И графиня сделала неопределенный жест рукой, обводя комнату.

- Папочка… - произнесла Мэри-Джейн жалобно, но Джон знаком приказал ей замолчать.

- Джон, я хочу переписать свое завещание. Пошли в город за мистером Марвеллом. Я  хочу завещать все свое состояние тебе и нашей дочери. Джон, немедленно. Я чувствую, что мне недолго осталось.

- Кэти, удар был вовсе не так силен, ты просто испугана. Я сейчас же еду за доктором, ты обязательно поправишься.

- Я не хочу, Джон, как ты не понимаешь. Мое время пришло. Прошу, поезжай за мистером Марвеллом. А наша дочь пока присмотрит за мной.

Джон быстро вышел из комнаты, а леди Кэтрин подозвала к себе Мэри-Джейн. Та плакала, не переставая.

- Девочка, моя, я так виновата перед тобой. Ты с рождения должна была жить и воспитываться здесь. Но еще не поздно все исправить. Пусть у тебя не будет титула, но больше ты ни в чем не будешь знать отказа. Этот дом теперь принадлежит твоему отцу и тебе.

Мэри-Джейн кинулась целовать руки графини, а она ласково гладила ее волосы, такие же темные и пышные, как были у леди Кэтрин двадцать лет назад. Так прошла вся ночь, а наутро приехал Джон. Он привез и доктора, и мистера Марвелла, и необходимые бумаги. Позвали всех слуг. Леди Кэтрин объявила, что она – мать Мэри-Джейн, а Джон – ее отец. Она продиктовала новое завещание, отписав замок и всю огромную территорию поместья Джону – за исключительные заслуги перед родом Уилардзов, - а часть драгоценностей и утвари распределила между слугами. После чего попросила всех, кроме Джона и Мэри-Джейн, удалиться.

Отдав им еще какие-то незначительные распоряжения, леди Кэтрин удовлетворенно вздохнула и попросила девушку подать ей маленькое зеркало в золотой оправе. Она гляделась в него долго, изредка поднимая глаза на дочь, и что-то тихо спрашивала у своего собственного отражения. Затем взгляд ее стал беспокойным, она завозилась в постели, все чаще взглядывая на Мэри-Джейн. Джон подошел ближе и хотел спросить, что случилось, но в этот момент леди Кэтрин выронила зеркальце из рук. Оно проскользило по одеялу и упало бы на пол, если б Джон не нагнулся и не подхватил его. Он хотел снова вложить зеркало в ее руки, но, посмотрев на графиню, отступил на шаг и осторожно положил его на туалетный столик. Леди Кэтрин была мертва.

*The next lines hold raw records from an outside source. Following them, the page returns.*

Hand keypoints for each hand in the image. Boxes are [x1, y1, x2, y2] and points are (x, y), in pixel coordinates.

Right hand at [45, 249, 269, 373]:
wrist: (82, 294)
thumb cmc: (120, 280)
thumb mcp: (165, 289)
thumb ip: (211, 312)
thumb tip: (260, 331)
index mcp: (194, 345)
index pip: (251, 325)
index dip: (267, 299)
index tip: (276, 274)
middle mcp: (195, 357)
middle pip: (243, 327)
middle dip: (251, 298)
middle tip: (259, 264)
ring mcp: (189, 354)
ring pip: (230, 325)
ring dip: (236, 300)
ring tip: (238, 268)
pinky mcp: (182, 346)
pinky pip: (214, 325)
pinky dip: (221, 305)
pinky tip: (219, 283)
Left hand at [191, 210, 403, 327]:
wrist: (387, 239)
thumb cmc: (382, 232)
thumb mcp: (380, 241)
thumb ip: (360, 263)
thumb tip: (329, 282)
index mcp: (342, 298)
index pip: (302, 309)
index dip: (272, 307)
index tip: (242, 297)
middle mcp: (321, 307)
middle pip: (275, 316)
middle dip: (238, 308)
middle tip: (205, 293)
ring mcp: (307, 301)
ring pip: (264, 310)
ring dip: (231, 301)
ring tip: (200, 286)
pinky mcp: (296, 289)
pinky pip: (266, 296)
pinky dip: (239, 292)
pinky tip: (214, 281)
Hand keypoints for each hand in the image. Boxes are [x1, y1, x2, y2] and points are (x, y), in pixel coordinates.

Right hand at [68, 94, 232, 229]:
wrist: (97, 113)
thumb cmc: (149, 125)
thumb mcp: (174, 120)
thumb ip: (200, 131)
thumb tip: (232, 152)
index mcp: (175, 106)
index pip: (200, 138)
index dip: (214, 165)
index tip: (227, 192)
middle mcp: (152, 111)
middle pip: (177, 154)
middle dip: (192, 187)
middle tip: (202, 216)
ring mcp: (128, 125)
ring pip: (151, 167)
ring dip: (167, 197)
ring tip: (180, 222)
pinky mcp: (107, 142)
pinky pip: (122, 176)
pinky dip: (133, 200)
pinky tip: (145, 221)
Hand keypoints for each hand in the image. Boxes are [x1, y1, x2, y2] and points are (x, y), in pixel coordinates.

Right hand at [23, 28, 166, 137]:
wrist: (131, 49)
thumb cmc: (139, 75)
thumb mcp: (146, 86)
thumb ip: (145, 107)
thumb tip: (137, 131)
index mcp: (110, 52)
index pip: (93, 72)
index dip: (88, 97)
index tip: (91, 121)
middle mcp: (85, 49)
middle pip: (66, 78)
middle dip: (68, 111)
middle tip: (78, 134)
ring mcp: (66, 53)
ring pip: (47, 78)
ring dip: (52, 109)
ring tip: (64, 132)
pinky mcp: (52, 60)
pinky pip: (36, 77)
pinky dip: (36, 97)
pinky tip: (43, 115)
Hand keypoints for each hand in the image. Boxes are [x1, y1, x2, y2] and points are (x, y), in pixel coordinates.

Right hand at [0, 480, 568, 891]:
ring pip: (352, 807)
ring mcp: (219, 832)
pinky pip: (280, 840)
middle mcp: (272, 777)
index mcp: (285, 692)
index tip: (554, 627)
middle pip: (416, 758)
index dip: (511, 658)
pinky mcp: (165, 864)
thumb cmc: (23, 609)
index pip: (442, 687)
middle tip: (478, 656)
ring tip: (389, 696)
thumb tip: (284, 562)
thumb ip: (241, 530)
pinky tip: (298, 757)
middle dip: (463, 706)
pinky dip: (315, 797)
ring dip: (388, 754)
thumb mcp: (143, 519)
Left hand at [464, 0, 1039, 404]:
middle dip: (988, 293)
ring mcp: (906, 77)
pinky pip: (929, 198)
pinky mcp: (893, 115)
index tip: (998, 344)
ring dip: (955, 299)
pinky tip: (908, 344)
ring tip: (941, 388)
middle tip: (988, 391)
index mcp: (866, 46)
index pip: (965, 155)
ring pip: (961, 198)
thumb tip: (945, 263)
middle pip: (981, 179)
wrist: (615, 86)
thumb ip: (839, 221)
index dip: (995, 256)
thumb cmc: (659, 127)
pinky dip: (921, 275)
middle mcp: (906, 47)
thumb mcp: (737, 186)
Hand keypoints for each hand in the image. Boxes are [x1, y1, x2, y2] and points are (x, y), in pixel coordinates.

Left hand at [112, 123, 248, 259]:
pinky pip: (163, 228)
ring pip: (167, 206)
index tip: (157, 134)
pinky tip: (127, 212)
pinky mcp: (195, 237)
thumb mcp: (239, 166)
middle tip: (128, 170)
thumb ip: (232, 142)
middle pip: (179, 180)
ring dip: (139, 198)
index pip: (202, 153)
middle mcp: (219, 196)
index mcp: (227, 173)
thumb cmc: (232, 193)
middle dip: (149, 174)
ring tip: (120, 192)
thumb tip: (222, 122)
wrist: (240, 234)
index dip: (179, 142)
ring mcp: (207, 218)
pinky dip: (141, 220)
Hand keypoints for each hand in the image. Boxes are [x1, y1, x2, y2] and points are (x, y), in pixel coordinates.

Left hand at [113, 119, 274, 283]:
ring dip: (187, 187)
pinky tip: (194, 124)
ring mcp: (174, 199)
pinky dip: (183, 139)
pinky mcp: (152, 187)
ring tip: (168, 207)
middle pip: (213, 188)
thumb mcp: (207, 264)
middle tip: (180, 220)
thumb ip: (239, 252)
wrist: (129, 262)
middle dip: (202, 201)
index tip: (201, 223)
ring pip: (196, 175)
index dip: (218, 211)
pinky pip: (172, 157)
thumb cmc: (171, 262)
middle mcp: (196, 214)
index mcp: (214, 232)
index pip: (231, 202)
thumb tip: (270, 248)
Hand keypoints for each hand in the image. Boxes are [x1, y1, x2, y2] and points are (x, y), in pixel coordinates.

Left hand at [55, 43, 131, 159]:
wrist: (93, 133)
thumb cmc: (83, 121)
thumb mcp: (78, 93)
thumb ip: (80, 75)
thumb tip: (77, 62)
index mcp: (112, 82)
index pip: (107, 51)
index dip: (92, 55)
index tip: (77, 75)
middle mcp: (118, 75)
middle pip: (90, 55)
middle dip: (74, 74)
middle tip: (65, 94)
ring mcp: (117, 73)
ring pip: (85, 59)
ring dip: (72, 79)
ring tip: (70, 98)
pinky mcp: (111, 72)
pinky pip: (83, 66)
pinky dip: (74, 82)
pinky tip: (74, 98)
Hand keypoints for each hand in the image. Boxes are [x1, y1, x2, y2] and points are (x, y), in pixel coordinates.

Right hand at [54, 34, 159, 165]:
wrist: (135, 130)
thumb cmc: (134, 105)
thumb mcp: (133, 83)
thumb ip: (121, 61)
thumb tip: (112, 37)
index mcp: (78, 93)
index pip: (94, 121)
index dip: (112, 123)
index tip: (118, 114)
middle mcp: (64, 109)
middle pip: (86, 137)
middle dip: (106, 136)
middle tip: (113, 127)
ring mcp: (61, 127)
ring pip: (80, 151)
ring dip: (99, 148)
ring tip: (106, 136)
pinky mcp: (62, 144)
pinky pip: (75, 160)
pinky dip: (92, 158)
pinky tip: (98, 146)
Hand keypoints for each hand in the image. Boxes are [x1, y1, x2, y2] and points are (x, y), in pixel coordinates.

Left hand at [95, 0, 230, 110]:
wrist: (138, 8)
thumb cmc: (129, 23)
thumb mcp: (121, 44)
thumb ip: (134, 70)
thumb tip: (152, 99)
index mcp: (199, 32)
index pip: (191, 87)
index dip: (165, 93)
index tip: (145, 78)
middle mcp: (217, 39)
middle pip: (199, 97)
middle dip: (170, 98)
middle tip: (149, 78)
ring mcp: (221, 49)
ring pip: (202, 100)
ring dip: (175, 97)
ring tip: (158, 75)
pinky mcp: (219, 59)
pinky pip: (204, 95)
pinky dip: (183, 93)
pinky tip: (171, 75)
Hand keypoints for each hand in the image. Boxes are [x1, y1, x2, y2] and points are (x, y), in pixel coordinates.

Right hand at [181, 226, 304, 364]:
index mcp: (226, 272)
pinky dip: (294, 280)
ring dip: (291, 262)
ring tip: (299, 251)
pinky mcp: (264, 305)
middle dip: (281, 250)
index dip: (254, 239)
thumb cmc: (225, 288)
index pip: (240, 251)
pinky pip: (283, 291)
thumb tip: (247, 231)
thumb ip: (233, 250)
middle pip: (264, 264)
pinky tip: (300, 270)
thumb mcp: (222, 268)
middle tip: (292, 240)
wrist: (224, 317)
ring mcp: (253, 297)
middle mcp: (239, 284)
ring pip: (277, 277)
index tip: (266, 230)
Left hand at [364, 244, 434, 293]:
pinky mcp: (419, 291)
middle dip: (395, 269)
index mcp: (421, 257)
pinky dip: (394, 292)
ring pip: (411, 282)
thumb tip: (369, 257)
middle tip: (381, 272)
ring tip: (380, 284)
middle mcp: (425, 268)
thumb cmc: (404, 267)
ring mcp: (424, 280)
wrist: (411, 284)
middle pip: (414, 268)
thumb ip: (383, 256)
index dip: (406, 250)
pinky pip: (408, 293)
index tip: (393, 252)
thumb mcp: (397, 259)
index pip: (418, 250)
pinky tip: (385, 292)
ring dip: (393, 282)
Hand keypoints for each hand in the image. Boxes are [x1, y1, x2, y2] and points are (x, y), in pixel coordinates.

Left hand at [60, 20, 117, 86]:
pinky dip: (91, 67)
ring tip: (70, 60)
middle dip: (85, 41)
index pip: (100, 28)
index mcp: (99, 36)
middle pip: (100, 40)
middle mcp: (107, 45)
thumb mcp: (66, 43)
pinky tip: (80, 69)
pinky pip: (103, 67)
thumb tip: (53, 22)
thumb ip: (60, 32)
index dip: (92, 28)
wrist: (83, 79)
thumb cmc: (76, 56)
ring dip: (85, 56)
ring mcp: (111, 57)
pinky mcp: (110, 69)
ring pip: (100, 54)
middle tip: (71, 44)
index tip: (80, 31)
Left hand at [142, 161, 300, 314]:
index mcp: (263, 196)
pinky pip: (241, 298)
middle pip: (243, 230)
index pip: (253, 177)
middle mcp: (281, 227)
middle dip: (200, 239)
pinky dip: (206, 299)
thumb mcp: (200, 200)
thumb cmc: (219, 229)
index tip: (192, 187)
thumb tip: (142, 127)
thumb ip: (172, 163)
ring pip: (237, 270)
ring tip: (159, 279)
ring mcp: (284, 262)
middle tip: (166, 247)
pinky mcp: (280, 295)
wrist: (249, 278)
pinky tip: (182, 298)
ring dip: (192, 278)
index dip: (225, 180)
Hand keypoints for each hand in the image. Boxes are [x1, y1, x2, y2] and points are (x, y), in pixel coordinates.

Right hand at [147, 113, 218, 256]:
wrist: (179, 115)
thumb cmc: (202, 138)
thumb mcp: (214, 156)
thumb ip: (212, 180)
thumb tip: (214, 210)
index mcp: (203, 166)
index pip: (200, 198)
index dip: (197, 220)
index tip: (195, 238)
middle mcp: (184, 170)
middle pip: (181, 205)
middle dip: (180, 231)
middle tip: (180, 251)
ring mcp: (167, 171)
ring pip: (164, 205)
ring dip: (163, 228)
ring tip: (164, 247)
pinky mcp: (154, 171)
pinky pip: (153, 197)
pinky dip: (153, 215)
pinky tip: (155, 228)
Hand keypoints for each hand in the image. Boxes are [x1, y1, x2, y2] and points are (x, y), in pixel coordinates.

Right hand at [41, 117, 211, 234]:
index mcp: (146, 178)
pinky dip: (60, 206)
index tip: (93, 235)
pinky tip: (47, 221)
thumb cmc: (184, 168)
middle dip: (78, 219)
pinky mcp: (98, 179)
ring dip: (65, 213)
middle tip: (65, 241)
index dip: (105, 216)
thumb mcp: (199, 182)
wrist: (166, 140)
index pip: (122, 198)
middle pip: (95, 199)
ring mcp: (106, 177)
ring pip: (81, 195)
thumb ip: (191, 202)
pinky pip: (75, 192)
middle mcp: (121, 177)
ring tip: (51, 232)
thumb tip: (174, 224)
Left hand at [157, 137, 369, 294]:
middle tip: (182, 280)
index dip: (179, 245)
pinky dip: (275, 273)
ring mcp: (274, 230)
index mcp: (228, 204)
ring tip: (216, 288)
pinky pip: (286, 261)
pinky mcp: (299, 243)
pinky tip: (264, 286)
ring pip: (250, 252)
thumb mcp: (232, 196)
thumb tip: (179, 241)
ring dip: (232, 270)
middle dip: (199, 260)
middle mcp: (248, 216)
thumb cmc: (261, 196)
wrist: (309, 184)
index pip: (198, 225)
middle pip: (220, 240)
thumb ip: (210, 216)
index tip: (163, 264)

С минуту Джон постоял молча, глядя на нее. Сидевшая у кровати Мэри-Джейн тактично хранила молчание, но затем пошевелилась и кашлянула, привлекая к себе внимание. Мистер Смит вздрогнул, огляделся по сторонам, а затем прошел к дверям спальни и запер их на ключ. Повернулся к Мэри-Джейн.

Она сидела все там же, рассеянно теребя завязки ночной рубашки. Увидев, что Джон смотрит на нее, потянула за одну из ленточек чуть сильнее. Легкая ткань сползла с одного плеча, потом с другого. Мэри-Джейн, не отрываясь, смотрела на Джона и улыбалась. Потом медленно подняла руки и провела ими по копне черных волос. Раздался неприятный звук, похожий на треск рвущейся бумаги. Явно привычным движением девушка сняла парик и бросила его на пол. Она была пострижена под мальчика, и ее настоящие волосы были тускло-золотыми, как оправа зеркала леди Кэтрин.

Нетвердым шагом Джон подошел к ней, упал на колени и спрятал лицо в складках ткани, скрывавшей теперь только ее ноги.

- Тэсс, - бормотал он. – Моя милая Тэсс. Это все ради тебя. Я так тебя люблю. Теперь мы сможем быть вместе до конца жизни.

Девушка засмеялась и легонько провела рукой по его волосам.

- Джонни, неужели ты тоже стал подкрашивать волосы, как делала эта достопочтенная старушка?

Джон резко поднял голову. Его глаза наполнились слезами.

- Тэсс! - воскликнул он тихо. – Неужели я заслужил только твое презрение? Неужели это все, что ты можешь мне сказать? И если ты называешь Кэти старушкой, то кто же тогда я в твоих глазах, я ведь старше ее! Тэсс, ты так жестока!

- Ну хорошо, Джонни, не обижайся на меня, - равнодушно ответила девушка. Она встала и, мягко оттолкнув Джона, прошлась по комнате. Рубашка упала на пол, и в десятке зеркал отразилась новая хозяйка замка Уилардзов, чье великолепное обнаженное тело Джон благоговейно созерцал, продолжая стоять на коленях.

Тэсс неторопливо прохаживалась, останавливаясь то перед одним зеркалом, то перед другим. Затем подошла к трюмо и наугад вытащила из шкатулки какую-то длинную золотую цепь. Глядя в зеркало, торжественно надела ее и повернулась к Джону. Он больше не мог сдерживать себя. Он стремительно вскочил на ноги, бросился на девушку и повалил ее на пол. Тэсс тихонько засмеялась, вскинула ноги вверх и заболтала ими в воздухе.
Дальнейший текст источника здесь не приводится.